# [Task directions]
Please render each line of text in the entries below as a Markdown table with two columns, Row for the row number and Text for the line, and skip any blank lines. Leave the pictures out of the table.

# [Data to use]
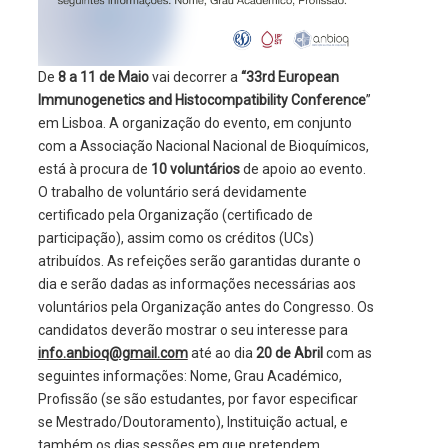
De
8 a 11 de Maio
vai decorrer a
“33rd European
Immunogenetics and Histocompatibility Conference
”
em Lisboa. A organização do evento, em conjunto
com a Associação Nacional Nacional de Bioquímicos,
está à procura de
10 voluntários
de apoio ao evento.
O trabalho de voluntário será devidamente
certificado pela Organização (certificado de
participação), assim como os créditos (UCs)
atribuídos. As refeições serão garantidas durante o
dia e serão dadas as informações necessárias aos
voluntários pela Organização antes do Congresso. Os
candidatos deverão mostrar o seu interesse para
info.anbioq@gmail.com
até ao dia
20 de Abril
com as
seguintes informações: Nome, Grau Académico,
Profissão (se são estudantes, por favor especificar
se Mestrado/Doutoramento), Instituição actual, e
também os dias sessões em que pretendem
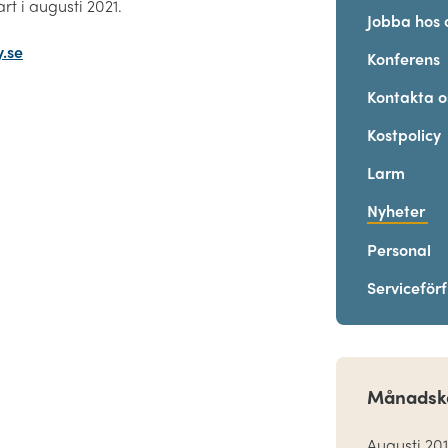
rt i augusti 2021.
Jobba hos 
.se
Konferens
Kontakta o
Kostpolicy
Larm
Nyheter
Personal
Serviceför
Månadsk
Augusti 20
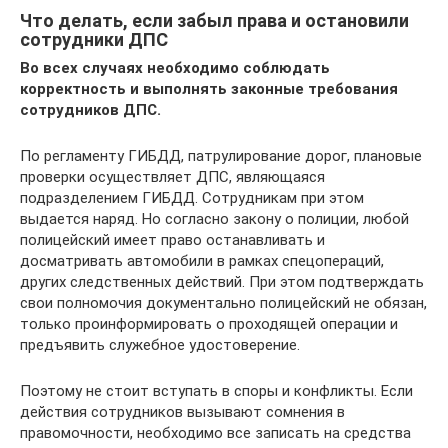
Что делать, если забыл права и остановили
сотрудники ДПС
Во всех случаях необходимо соблюдать
корректность и выполнять законные требования
сотрудников ДПС.
По регламенту ГИБДД, патрулирование дорог, плановые
проверки осуществляет ДПС, являющаяся
подразделением ГИБДД. Сотрудникам при этом
выдается наряд. Но согласно закону о полиции, любой
полицейский имеет право останавливать и
досматривать автомобили в рамках спецопераций,
других следственных действий. При этом подтверждать
свои полномочия документально полицейский не обязан,
только проинформировать о проходящей операции и
предъявить служебное удостоверение.
Поэтому не стоит вступать в споры и конфликты. Если
действия сотрудников вызывают сомнения в
правомочности, необходимо все записать на средства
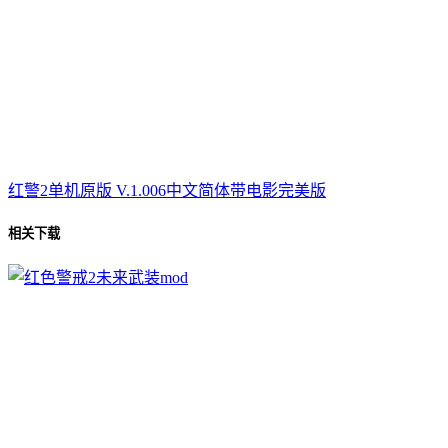
红警2单机原版 V.1.006中文简体带电影完美版
相关下载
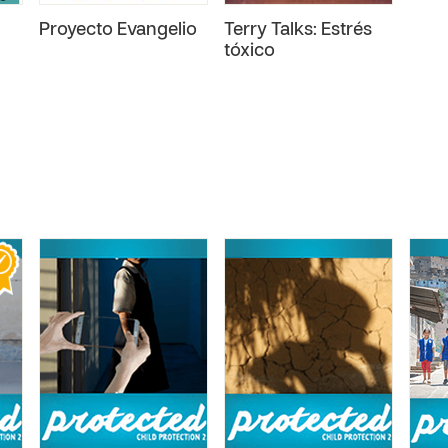
Proyecto Evangelio
Terry Talks: Estrés
tóxico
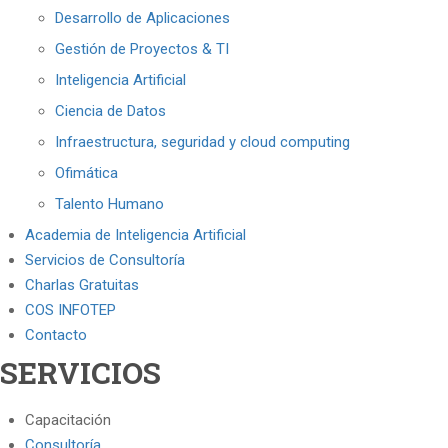
Desarrollo de Aplicaciones
Gestión de Proyectos & TI
Inteligencia Artificial
Ciencia de Datos
Infraestructura, seguridad y cloud computing
Ofimática
Talento Humano
Academia de Inteligencia Artificial
Servicios de Consultoría
Charlas Gratuitas
COS INFOTEP
Contacto
SERVICIOS
Capacitación
Consultoría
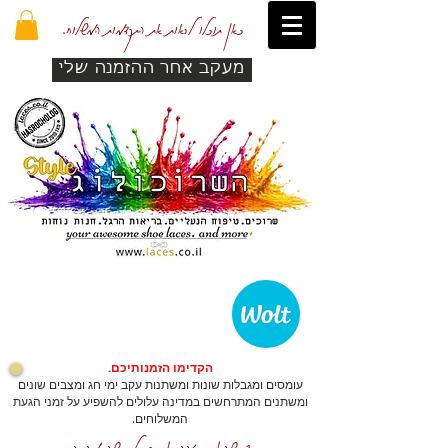
כאן תוכלו לראות את התקדמות המשלוח.
מעקב אחר ההזמנה שלי
הקדימו הזמנותיכם.
עומסים ומגבלות שונות ומשתנות עקב ימי חג ומצבים שונים
ומשתנים המתרחשים במדינה עלולים להשפיע על זמני הגעת
המשלוחים.
כדי שהאתר יזהה אתכם לרכישה מהירה.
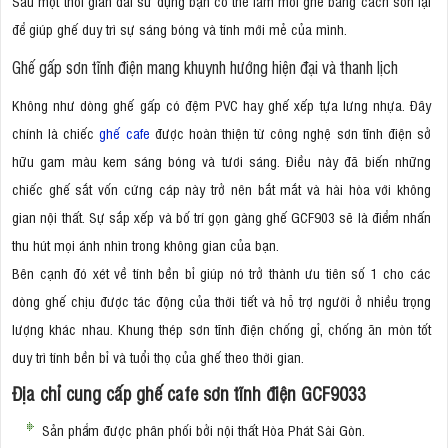
Sau một thời gian dài sử dụng bạn có thể làm mới ghế bằng cách sơn lại
để giúp ghế duy trì sự sáng bóng và tính mới mẻ của mình.
Ghế gấp sơn tĩnh điện mang khuynh hướng hiện đại và thanh lịch
Không như dòng ghế gấp có đệm PVC hay ghế xếp tựa lưng nhựa. Đây
chính là chiếc
ghế cafe
được hoàn thiện từ công nghệ sơn tĩnh điện sở
hữu gam màu kem sáng bóng và tươi sáng. Điều này đã biến những
chiếc ghế sắt vốn cứng cáp này trở nên bắt mắt và hài hòa với không
gian nội thất. Sự sắp xếp và bố trí gọn gàng ghế GCF903 sẽ là điểm nhấn
thu hút mọi ánh nhìn trong không gian của bạn.
Bên cạnh đó xét về tính bền bỉ giúp nó trở thành ưu tiên số 1 cho các
dòng ghế chịu được tác động của thời tiết và hỗ trợ người ở nhiều trọng
lượng khác nhau. Khung thép sơn tĩnh điện chống gỉ, chống ăn mòn tốt
duy trì tính bền bỉ và tuổi thọ của ghế theo thời gian.
Địa chỉ cung cấp ghế cafe sơn tĩnh điện GCF9033
Sản phẩm được phân phối bởi nội thất Hòa Phát Sài Gòn.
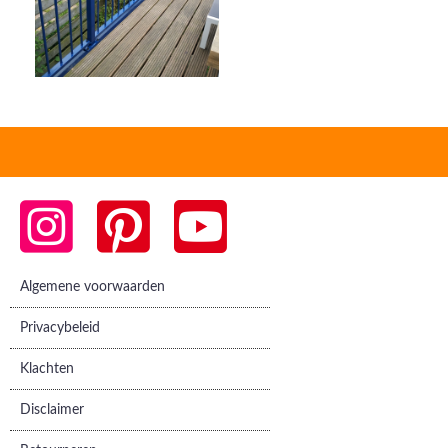
Algemene voorwaarden
Privacybeleid
Klachten
Disclaimer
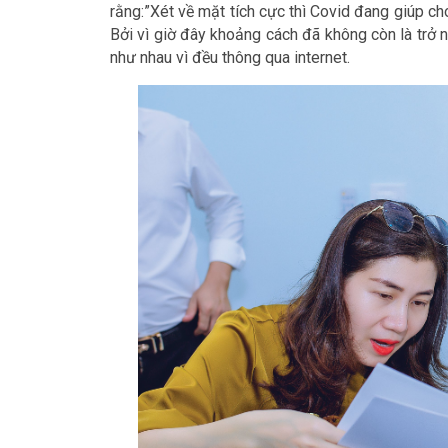
rằng:”Xét về mặt tích cực thì Covid đang giúp cho
Bởi vì giờ đây khoảng cách đã không còn là trở ng
như nhau vì đều thông qua internet.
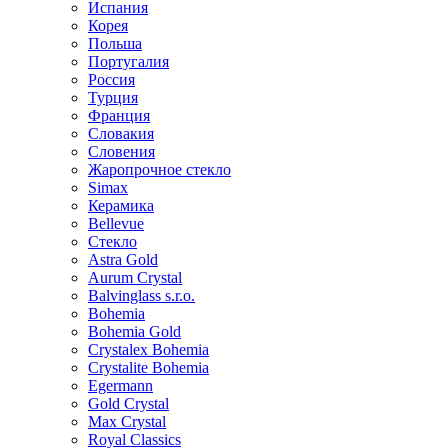
Испания
Корея
Польша
Португалия
Россия
Турция
Франция
Словакия
Словения
Жаропрочное стекло
Simax
Керамика
Bellevue
Стекло
Astra Gold
Aurum Crystal
Balvinglass s.r.o.
Bohemia
Bohemia Gold
Crystalex Bohemia
Crystalite Bohemia
Egermann
Gold Crystal
Max Crystal
Royal Classics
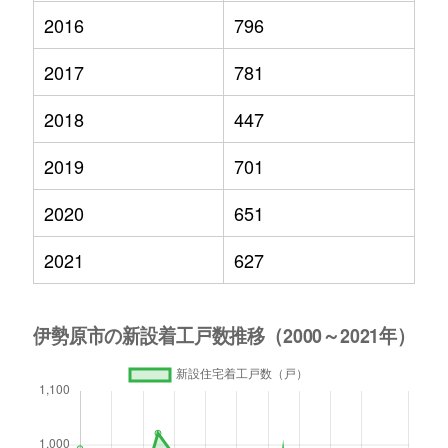
2016
796
2017
781
2018
447
2019
701
2020
651
2021
627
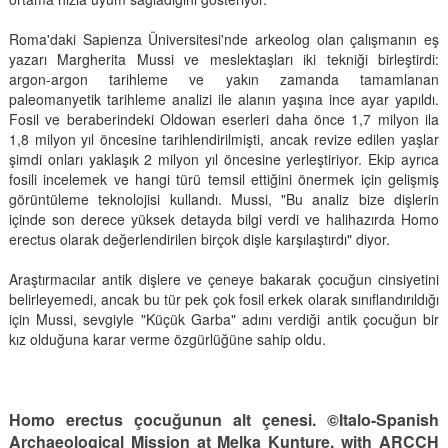
Roma'daki Sapienza Üniversitesi'nde arkeolog olan çalışmanın eş
yazarı Margherita Mussi ve meslektaşları iki tekniği birleştirdi:
argon-argon tarihleme ve yakın zamanda tamamlanan
paleomanyetik tarihleme analizi ile alanın yaşına ince ayar yapıldı.
Fosil ve beraberindeki Oldowan eserleri daha önce 1,7 milyon ila
1,8 milyon yıl öncesine tarihlendirilmişti, ancak revize edilen yaşlar
şimdi onları yaklaşık 2 milyon yıl öncesine yerleştiriyor. Ekip ayrıca
fosili incelemek ve hangi türü temsil ettiğini önermek için gelişmiş
görüntüleme teknolojisi kullandı. Mussi, "Bu analiz bize dişlerin
içinde son derece yüksek detayda bilgi verdi ve halihazırda Homo
erectus olarak değerlendirilen birçok dişle karşılaştırdı" diyor.
Araştırmacılar antik dişlere ve çeneye bakarak çocuğun cinsiyetini
belirleyemedi, ancak bu tür pek çok fosil erkek olarak sınıflandırıldığı
için Mussi, sevgiyle "Küçük Garba" adını verdiği antik çocuğun bir
kız olduğuna karar verme özgürlüğüne sahip oldu.
Homo erectus çocuğunun alt çenesi. ©Italo-Spanish
Archaeological Mission at Melka Kunture, with ARCCH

# [Answer area]
| Row | Text |
|---|---|
| 1 | De |
| 2 | 8 a 11 de Maio |
| 3 | vai decorrer a |
| 4 | “33rd European |
| 5 | Immunogenetics and Histocompatibility Conference |
| 6 | ” |
| 7 | em Lisboa. A organização do evento, em conjunto |
| 8 | com a Associação Nacional Nacional de Bioquímicos, |
| 9 | está à procura de |
| 10 | 10 voluntários |
| 11 | de apoio ao evento. |
| 12 | O trabalho de voluntário será devidamente |
| 13 | certificado pela Organização (certificado de |
| 14 | participação), assim como os créditos (UCs) |
| 15 | atribuídos. As refeições serão garantidas durante o |
| 16 | dia e serão dadas as informações necessárias aos |
| 17 | voluntários pela Organização antes do Congresso. Os |
| 18 | candidatos deverão mostrar o seu interesse para |
| 19 | info.anbioq@gmail.com |
| 20 | até ao dia |
| 21 | 20 de Abril |
| 22 | com as |
| 23 | seguintes informações: Nome, Grau Académico, |
| 24 | Profissão (se são estudantes, por favor especificar |
| 25 | se Mestrado/Doutoramento), Instituição actual, e |
| 26 | também os dias sessões em que pretendem |
| 27 | rt i augusti 2021. |
| 28 | Jobba hos  |
| 29 | .se |
| 30 | Konferens |
| 31 | Kontakta o |
| 32 | Kostpolicy |
| 33 | Larm |
| 34 | Nyheter |
| 35 | Personal |
| 36 | Serviceför |
| 37 | Månadsk |
| 38 | Augusti 20 |
| 39 | Что делать, если забыл права и остановили |
| 40 | сотрудники ДПС |
| 41 | Во всех случаях необходимо соблюдать |
| 42 | корректность и выполнять законные требования |
| 43 | сотрудников ДПС. |
| 44 | По регламенту ГИБДД, патрулирование дорог, плановые |
| 45 | проверки осуществляет ДПС, являющаяся |
| 46 | подразделением ГИБДД. Сотрудникам при этом |
| 47 | выдается наряд. Но согласно закону о полиции, любой |
| 48 | полицейский имеет право останавливать и |
| 49 | досматривать автомобили в рамках спецопераций, |
| 50 | других следственных действий. При этом подтверждать |
| 51 | свои полномочия документально полицейский не обязан, |
| 52 | только проинформировать о проходящей операции и |
| 53 | предъявить служебное удостоверение. |
| 54 | Поэтому не стоит вступать в споры и конфликты. Если |
| 55 | действия сотрудников вызывают сомнения в |
| 56 | правомочности, необходимо все записать на средства |
| 57 | 红警2单机原版 V.1.006中文简体带电影完美版 |
| 58 | 相关下载 |
| 59 | Proyecto Evangelio |
| 60 | Terry Talks: Estrés |
| 61 | tóxico |
| 62 | Desarrollo de Aplicaciones |
| 63 | Gestión de Proyectos & TI |
| 64 | Inteligencia Artificial |
| 65 | Ciencia de Datos |
| 66 | Infraestructura, seguridad y cloud computing |
| 67 | Ofimática |
| 68 | Talento Humano |
| 69 | Academia de Inteligencia Artificial |
| 70 | Servicios de Consultoría |
| 71 | Charlas Gratuitas |
| 72 | COS INFOTEP |
| 73 | Contacto |
| 74 | SERVICIOS |
| 75 | Capacitación |
| 76 | Consultoría |
| 77 | כאן תוכלו לראות את התקדמות המשלוח. |
| 78 | מעקב אחר ההזמנה שלי |
| 79 | הקדימו הזמנותיכם. |
| 80 | עומסים ומגבלות שונות ומשתנות עקב ימי חג ומצבים שונים |
| 81 | ומשתנים המתרחשים במדינה עלולים להשפיע על זמני הגעת |
| 82 | המשלוחים. |
| 83 | כדי שהאתר יזהה אתכם לרכישה מהירה. |
| 84 | Sau một thời gian dài sử dụng bạn có thể làm mới ghế bằng cách sơn lại |
| 85 | để giúp ghế duy trì sự sáng bóng và tính mới mẻ của mình. |
| 86 | Ghế gấp sơn tĩnh điện mang khuynh hướng hiện đại và thanh lịch |
| 87 | Không như dòng ghế gấp có đệm PVC hay ghế xếp tựa lưng nhựa. Đây |
| 88 | chính là chiếc |
| 89 | ghế cafe |
| 90 | được hoàn thiện từ công nghệ sơn tĩnh điện sở |
| 91 | hữu gam màu kem sáng bóng và tươi sáng. Điều này đã biến những |
| 92 | chiếc ghế sắt vốn cứng cáp này trở nên bắt mắt và hài hòa với không |
| 93 | gian nội thất. Sự sắp xếp và bố trí gọn gàng ghế GCF903 sẽ là điểm nhấn |
| 94 | thu hút mọi ánh nhìn trong không gian của bạn. |
| 95 | Bên cạnh đó xét về tính bền bỉ giúp nó trở thành ưu tiên số 1 cho các |
| 96 | dòng ghế chịu được tác động của thời tiết và hỗ trợ người ở nhiều trọng |
| 97 | lượng khác nhau. Khung thép sơn tĩnh điện chống gỉ, chống ăn mòn tốt |
| 98 | duy trì tính bền bỉ và tuổi thọ của ghế theo thời gian. |
| 99 | Địa chỉ cung cấp ghế cafe sơn tĩnh điện GCF9033 |
| 100 | Sản phẩm được phân phối bởi nội thất Hòa Phát Sài Gòn. |
| 101 | Algemene voorwaarden |
| 102 | Privacybeleid |
| 103 | Klachten |
| 104 | Disclaimer |
| 105 | rằng:”Xét về mặt tích cực thì Covid đang giúp cho |
| 106 | Bởi vì giờ đây khoảng cách đã không còn là trở ng |
| 107 | như nhau vì đều thông qua internet. |
| 108 | Испания |
| 109 | Корея |
| 110 | Польша |
| 111 | Португалия |
| 112 | Россия |
| 113 | Турция |
| 114 | Франция |
| 115 | Словакия |
| 116 | Словения |
| 117 | Жаропрочное стекло |
| 118 | Simax |
| 119 | Керамика |
| 120 | Bellevue |
| 121 | Стекло |
| 122 | Astra Gold |
| 123 | Aurum Crystal |
| 124 | Balvinglass s.r.o. |
| 125 | Bohemia |
| 126 | Bohemia Gold |
| 127 | Crystalex Bohemia |
| 128 | Crystalite Bohemia |
| 129 | Egermann |
| 130 | Gold Crystal |
| 131 | Max Crystal |
| 132 | Royal Classics |
| 133 | 2016 |
| 134 | 796 |
| 135 | 2017 |
| 136 | 781 |
| 137 | 2018 |
| 138 | 447 |
| 139 | 2019 |
| 140 | 701 |
| 141 | 2020 |
| 142 | 651 |
| 143 | 2021 |
| 144 | 627 |
| 145 | Roma'daki Sapienza Üniversitesi'nde arkeolog olan çalışmanın eş |
| 146 | yazarı Margherita Mussi ve meslektaşları iki tekniği birleştirdi: |
| 147 | argon-argon tarihleme ve yakın zamanda tamamlanan |
| 148 | paleomanyetik tarihleme analizi ile alanın yaşına ince ayar yapıldı. |
| 149 | Fosil ve beraberindeki Oldowan eserleri daha önce 1,7 milyon ila |
| 150 | 1,8 milyon yıl öncesine tarihlendirilmişti, ancak revize edilen yaşlar |
| 151 | şimdi onları yaklaşık 2 milyon yıl öncesine yerleştiriyor. Ekip ayrıca |
| 152 | fosili incelemek ve hangi türü temsil ettiğini önermek için gelişmiş |
| 153 | görüntüleme teknolojisi kullandı. Mussi, "Bu analiz bize dişlerin |
| 154 | içinde son derece yüksek detayda bilgi verdi ve halihazırda Homo |
| 155 | erectus olarak değerlendirilen birçok dişle karşılaştırdı" diyor. |
| 156 | Araştırmacılar antik dişlere ve çeneye bakarak çocuğun cinsiyetini |
| 157 | belirleyemedi, ancak bu tür pek çok fosil erkek olarak sınıflandırıldığı |
| 158 | için Mussi, sevgiyle "Küçük Garba" adını verdiği antik çocuğun bir |
| 159 | kız olduğuna karar verme özgürlüğüne sahip oldu. |
| 160 | Homo erectus çocuğunun alt çenesi. ©Italo-Spanish |
| 161 | Archaeological Mission at Melka Kunture, with ARCCH |